Achieve 0.858±0.016 TPR for FPR = 0.315 and 0.858±0.011 AUROC on category ALL in AVA speech [2]. For more details about the model performance please refer to the MarbleNet paper. Note you might need to finetune and select optimal threshold on your data to boost performance.

How to Use this Model

The model is available for use in the NeMo toolkit, and can be used as a pre-trained checkpoint for inference or for fine-tuning on another dataset.

Automatically load the model from NGC

import nemo
import nemo.collections.asr as nemo_asr
vad_model = nemo_asr.models.EncDecClassificationModel.from_pretrained(model_name="MarbleNet-3x2x64")

Perform VAD for your audio with this model

python NeMo/examples/asr/vad_infer.py  --vad_model=vad_marblenet.nemo --dataset=/fullpath/to/manifest/ --out_dir='frame/demo' --time_length=0.63

You can use posteriors and select optimal threshold in NeMo to achieve better result.

Input

This model accepts 16000 KHz Mono-channel Audio (wav files) as input.

Output

This model provides frame-level voice activity prediction.

Limitations

Since this model was trained on publically available datasets, the performance of this model might degrade for custom data that the model has not been trained on.

References

[1] Jia, Fei, Somshubra Majumdar, and Boris Ginsburg. "MarbleNet: Deep 1D Time-Channel Separable Convolutional Neural Network for Voice Activity Detection." ICASSP 2021-2021 IEEE International Conference on Acoustics, Speech and Signal Processing (ICASSP).
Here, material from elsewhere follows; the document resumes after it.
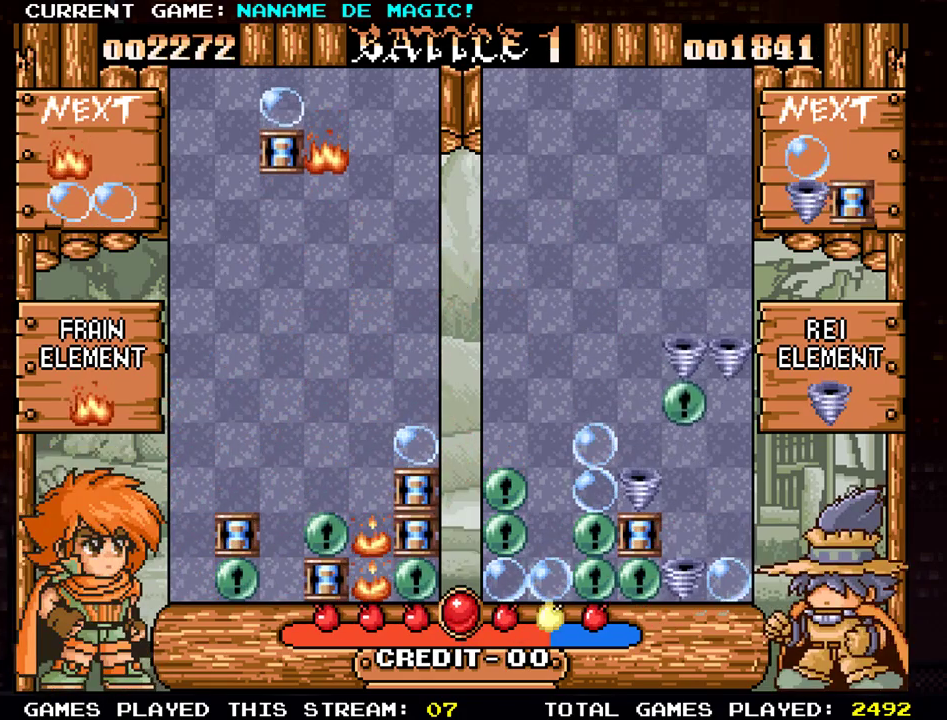
{"buttons": [], "left_stick": "center", "events": []}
IEEE, 2021.

[2] Chaudhuri, Sourish, Joseph Roth, Daniel PW Ellis, Andrew Gallagher, Liat Kaver, Radhika Marvin, Caroline Pantofaru et al. "Ava-speech: A densely labeled dataset of speech activity in movies." arXiv preprint arXiv:1808.00606 (2018).

License

License to use this model is covered by the NGC TERMS OF USE unless another License/Terms Of Use/EULA is clearly specified. By downloading the public and release version of the model, you accept the terms and conditions of the NGC TERMS OF USE.